O conceito de “retorno ao recalcado”, que tem sua origem na teoria psicanalítica desenvolvida por Freud, refere-se ao retorno de conteúdos reprimidos do inconsciente para a consciência.É um mecanismo de defesa do ego, que para proteger nossa psique, jogou para o inconsciente, tudo aquilo que foi traumático, e insustentável de lidar em certos momentos da vida, principalmente fatos ocorridos na infância.
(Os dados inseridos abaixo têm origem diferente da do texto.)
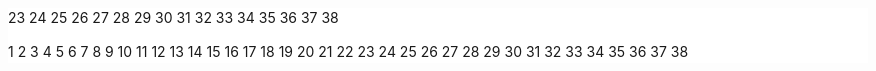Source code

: 23
24
25
26
27
28
29
30
31
32
33
34
35
36
37
38



1
2
3
4
5
6
7
8
9
10
11
12
13
14
15
16
17
18
19
20
21
22
23
24
25
26
27
28
29
30
31
32
33
34
35
36
37
38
Porém, como foi algo que ficou mal resolvido, temos a tendência a retornar e repetir na tentativa de elaborar.
Esse retorno, pode manifestar-se de diferentes maneiras, como padrões de comportamento repetitivos, sintomas psicológicos ou emocionais intensos que parecem desproporcionais à situação atual.
A psicanálise acredita que ao trazer essas experiências para o consciente, a pessoa tem a oportunidade de compreender, processar e integrar emocionalmente esses eventos, e mesmo parecendo estranho, pode levar a uma resolução e alívio.
Esse conceito explica porque repetimos alguns padrões de comportamentos, mesmo sabendo que não são saudáveis e facilita nosso processo de autoanálise desses comportamentos e relacionamentos disfuncionais.
Cuidar da criança interior
Adultos precisam cuidar da criança interior, que já fomos, observar onde nos faltou o colo, a atenção, o diálogo e a partir disso, procurar estratégias para ressignificar nossas percepções e comportamentos.
No momento em que entendemos de onde vêm nossos comportamentos e tudo se torna consciente, já não precisamos apenas responder a tudo que vivemos, mas podemos agir, mesmo que de forma lenta, para mudança que desejamos.
Precisamos nos utilizar de todo o incômodo e dor da repetição, como um impulso para permitir que o novo sempre venha.
É necessário o silêncio e o olhar interior, para entendermos quem realmente somos e o porque somos assim. Mesmo que não encontremos uma “cura”, mas que ao menos esse autoconhecimento nos traga autoaceitação, e com isso a paz.